Exercise directions =
Find the lines of the listing that contain the string "hand", and return them.

Data supplied =
=== Begin Enclosure ===

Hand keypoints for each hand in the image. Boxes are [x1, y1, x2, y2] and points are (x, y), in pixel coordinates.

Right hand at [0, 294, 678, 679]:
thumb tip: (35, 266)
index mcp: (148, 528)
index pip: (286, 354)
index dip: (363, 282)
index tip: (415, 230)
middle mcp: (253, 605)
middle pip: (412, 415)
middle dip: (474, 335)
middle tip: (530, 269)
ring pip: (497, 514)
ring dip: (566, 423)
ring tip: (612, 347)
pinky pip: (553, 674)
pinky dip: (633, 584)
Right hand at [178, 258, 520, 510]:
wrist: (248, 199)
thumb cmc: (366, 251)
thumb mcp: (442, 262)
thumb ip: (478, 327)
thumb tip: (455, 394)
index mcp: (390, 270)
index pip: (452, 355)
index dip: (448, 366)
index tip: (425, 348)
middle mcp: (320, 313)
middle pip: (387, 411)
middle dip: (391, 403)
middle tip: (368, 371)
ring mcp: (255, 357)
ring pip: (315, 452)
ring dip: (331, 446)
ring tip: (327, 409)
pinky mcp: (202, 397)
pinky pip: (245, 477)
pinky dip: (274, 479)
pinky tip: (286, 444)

=== End Enclosure ===

Answer to this problem =
Hand keypoints for each hand in the image. Boxes are [x1, y1, x2, y2] and points are (x, y), in pixel coordinates.
Right hand at [0, 294, 678, 679]:
Right hand at [178, 258, 520, 510]:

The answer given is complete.